Tous deux juifs du pape
Avant de connaître Jacob et Léa Cavaillon, il est utile de rappeler qui étaient les « Juifs du Pape ».
La présence juive en Gaule méridionale remonte à 70 ans après J.C., donc postérieurement à l’exil qui suivit la destruction du Temple de Jérusalem par l’empereur romain Titus.
En 1309, le roi de France, Philippe le Hardi, vendit le Comtat Venaissin à l’Église romaine, à compter de ce moment-là les juifs commencèrent à trouver dans les États pontificaux un asile de relative sécurité.
Ils s’installèrent essentiellement dans ce que l’on appelle les « Quatre Saintes Communautés » : Avignon, Carpentras, Cavaillon, l’Isle sur Sorgue, où ils vécurent dans des carrières jusqu’au rattachement du Comtat Venaisin à la France le 14 septembre 1791.

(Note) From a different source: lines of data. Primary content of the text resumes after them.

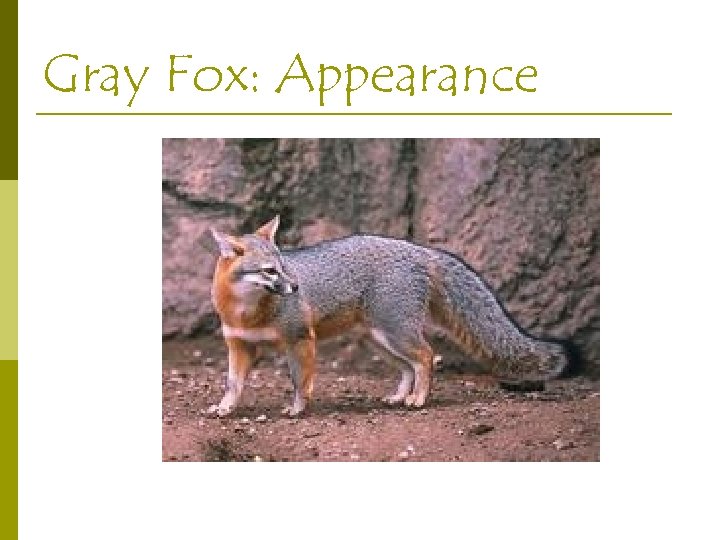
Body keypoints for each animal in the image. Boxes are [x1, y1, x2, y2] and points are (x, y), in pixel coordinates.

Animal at [207, 215, 575, 417]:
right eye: (270, 271)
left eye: (284, 266)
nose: (296, 286)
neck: (246, 312)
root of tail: (419, 249)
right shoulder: (239, 346)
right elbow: (233, 383)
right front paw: (225, 408)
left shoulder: (299, 340)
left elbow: (301, 381)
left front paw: (297, 409)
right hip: (379, 341)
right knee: (409, 367)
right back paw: (401, 396)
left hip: (394, 334)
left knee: (427, 356)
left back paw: (418, 400)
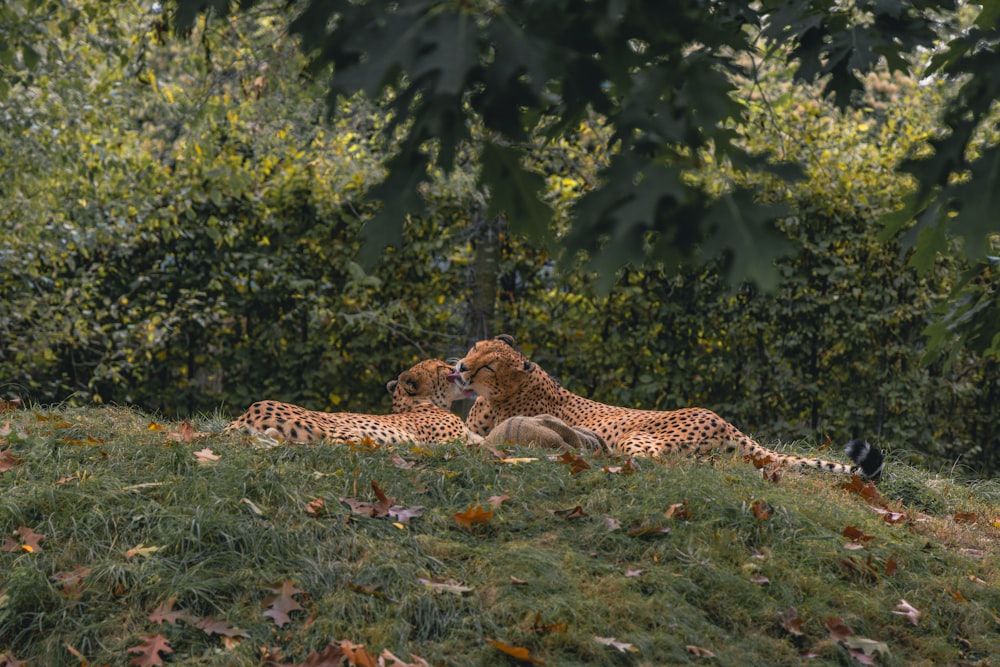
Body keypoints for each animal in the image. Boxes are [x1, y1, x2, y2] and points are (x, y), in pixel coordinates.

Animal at [450, 336, 888, 478]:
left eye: (489, 363)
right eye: (474, 348)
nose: (461, 367)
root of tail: (723, 421)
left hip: (639, 437)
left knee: (659, 461)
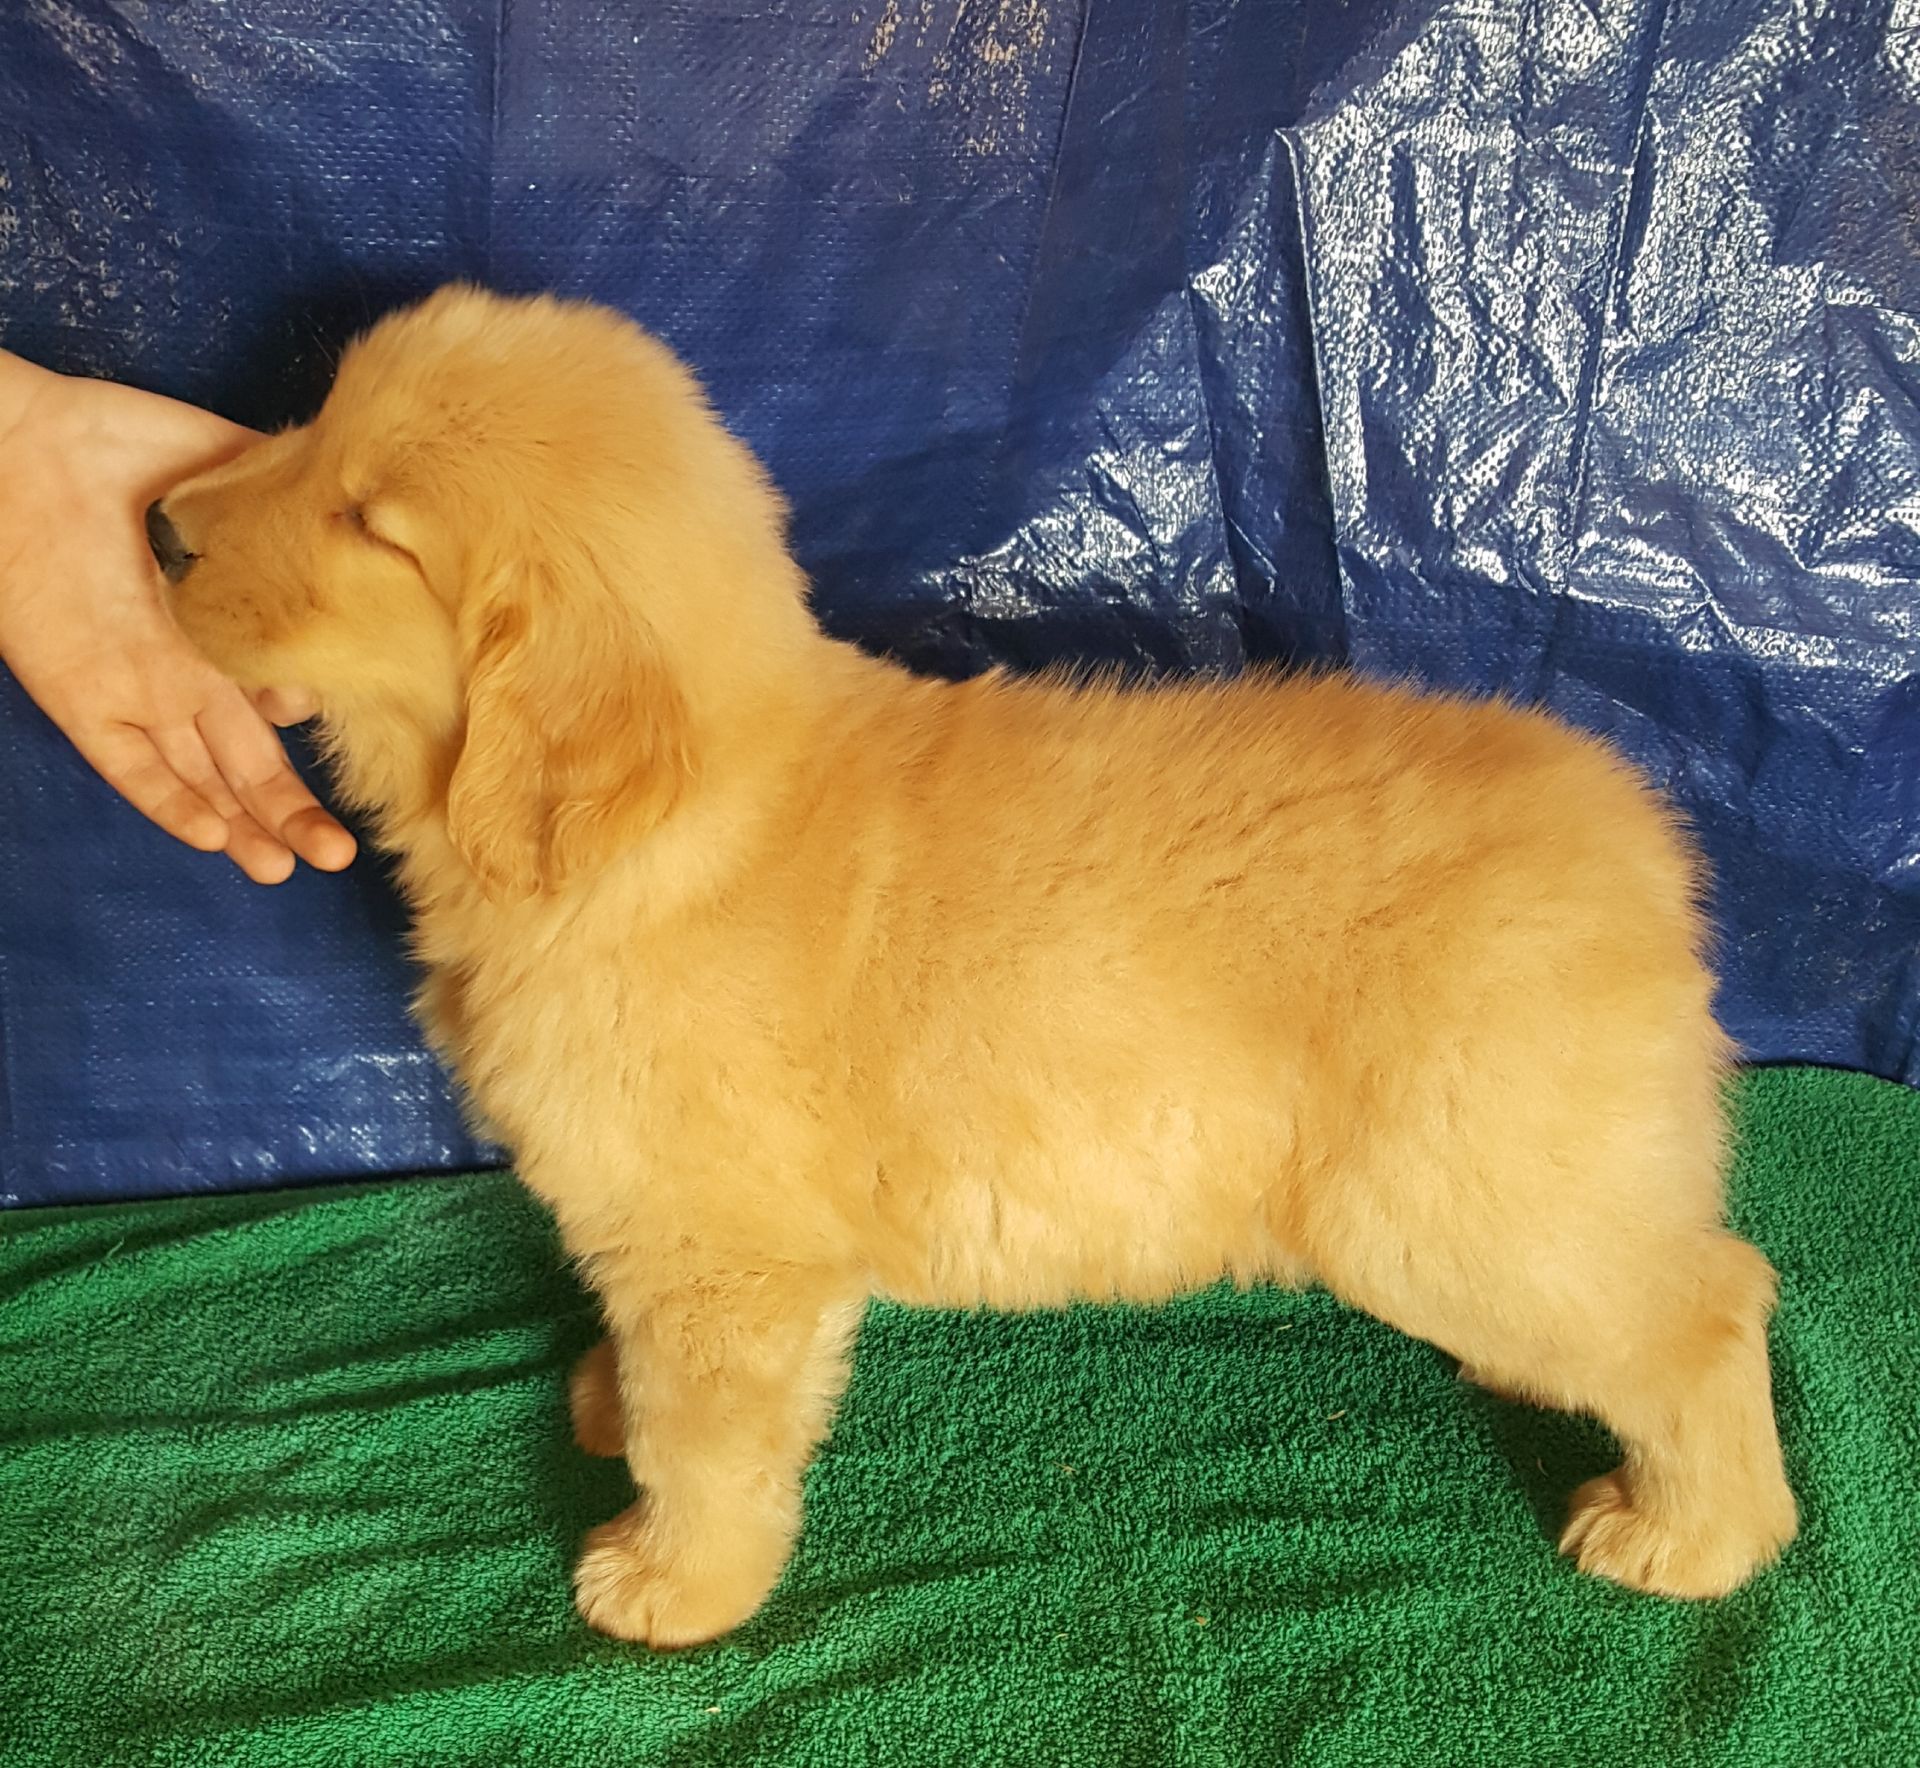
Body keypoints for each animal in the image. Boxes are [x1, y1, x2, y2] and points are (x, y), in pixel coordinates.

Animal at [157, 286, 1789, 1643]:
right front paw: (609, 1405)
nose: (160, 524)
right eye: (318, 423)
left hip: (1448, 1196)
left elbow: (708, 1438)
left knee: (1710, 1308)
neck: (663, 834)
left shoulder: (730, 1258)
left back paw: (1691, 1540)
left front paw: (672, 1580)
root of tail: (1638, 837)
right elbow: (649, 1368)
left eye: (374, 526)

Les familles implantées dans le Comtat portaient des noms de villes, attestant de l’ancienneté de leur établissement : Meyrargues, Milhaud, Vallabrègues, Monteux, Carcassonne, Cavaillon. On trouve également des noms d’origine biblique souvent francisés : Abram, Mossé (Moïse). *
Le personnage qui nous intéresse, Jacob Cavaillon vit le jour à Carpentras le 23 novembre 1818, il était le fils de David Aaron Cavaillon, décédé à Sorgues le 13 mai 1838, et de Nousse Cavaillon, ses parents résidaient à Sorgues, rue des Remparts. Il épousa Léa Lyon, née à Carpentras le 19 septembre 1809, âgée de vingt-six ans, demeurant à Bédarrides.
La célébration civile du mariage se déroula le 10 septembre 1840, en présence de Gaston d’Albignac maire de Sorgues à six heures du matin survivance des anciennes brimades envers les juifs.
Les témoins tous de Sorgues se nommaient : Joseph Bezet, serrurier, François Thore, perruquier**, Jacques Ripert cultivateur, et Antoine Bergier marchand quincailler.
Les Cavaillon père et fils étaient marchands drapiers, rue des Remparts. Marchand drapier désignait le commerçant qui vendait des draps, pour le distinguer de l’ouvrier qui les fabriquait, appelé drapier drapant.
Les juifs comtadins se défiaient des alliances étrangères. Ils préféraient se marier entre eux. Ils avaient, en général, l’habitude de fiancer leurs enfants dès le berceau. Il pouvait en résulter beaucoup d’ennuis pour l’avenir. Plus d’une fiancée se faisait enlever la veille de son union. Mais la plupart des jeunes filles courbaient l’échine sous la volonté des parents.
Jacob Cavaillon décéda à Sorgues le 28 janvier 1886. Son fils Adolphe 1843-1914 fut un médecin généreux, il exerça toute sa vie à Carpentras. En souvenir du dévouement qu’il porta à ses patients, Carpentras lui dédia une place****
Sources :
* (Texte tiré d’un article de Robert Milhaud, publié par l’Association Culturelle des Juifs du Pape.)
Le perruquier, au dix-neuvième siècle, était celui qui fabriquer des perruques, coiffer, et raser.
***(Essai de mœurs comtadines israélites nouvelles orangeoises par Mlle Noémie Mossé page 47, publié par l’Association Culturelle des Juifs du Pape)
****(Portraits comtadins-17e-18e-19e — siècles, volume 4, par JP.Chabaud. Jean Paul Chabaud a accompli un énorme travail d’information dans ce livre, à lire absolument.